In the copy, include exactly the lines from the one with "wall art: none [430,240,488,311]" through the end of the data and no others, both ends kept, with every picture left out.

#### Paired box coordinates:
*****

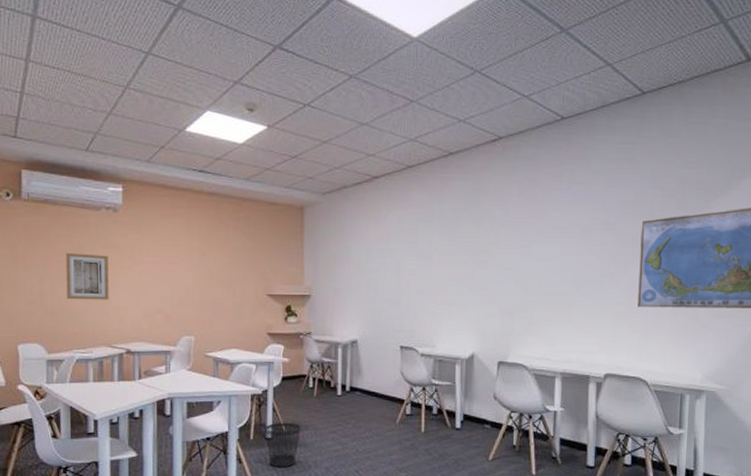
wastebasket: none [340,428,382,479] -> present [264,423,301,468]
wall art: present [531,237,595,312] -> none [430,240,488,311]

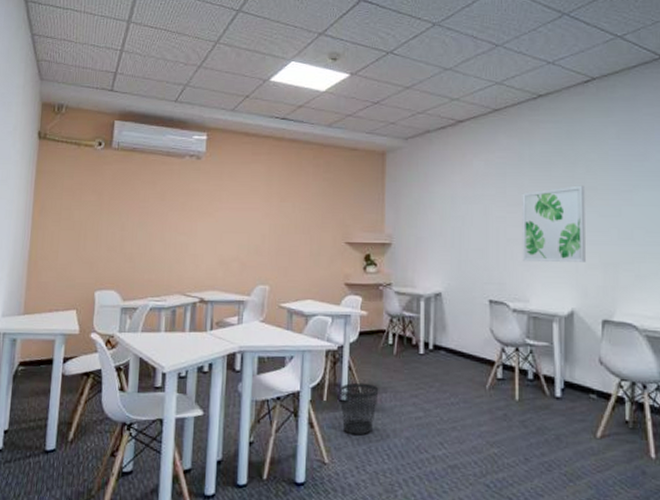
wall art: present [65,253,109,300] -> none [145,200,189,247]
wall art: none [430,240,488,311] -> present [522,185,586,262]

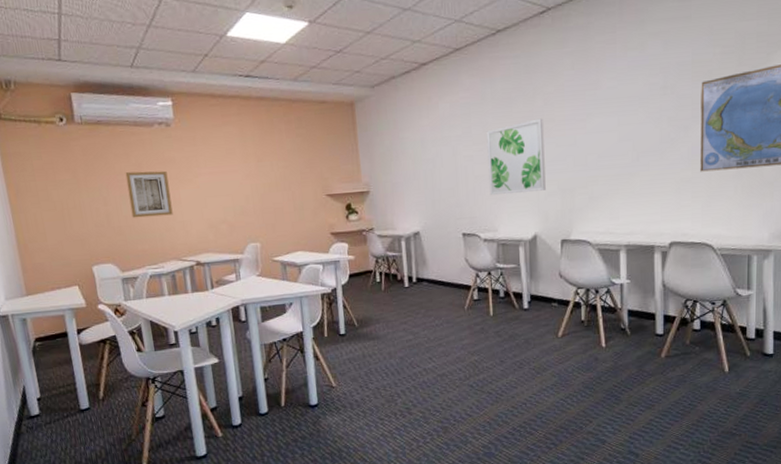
wall art: none [145,200,189,247] -> present [125,171,173,218]
wastebasket: present [339,383,379,435] -> none [337,318,373,361]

*****

#### ANSWER BOX:
wall art: none [430,240,488,311] -> present [522,185,586,262]

wall art: none [145,200,189,247] -> present [125,171,173,218]
wastebasket: present [339,383,379,435] -> none [337,318,373,361]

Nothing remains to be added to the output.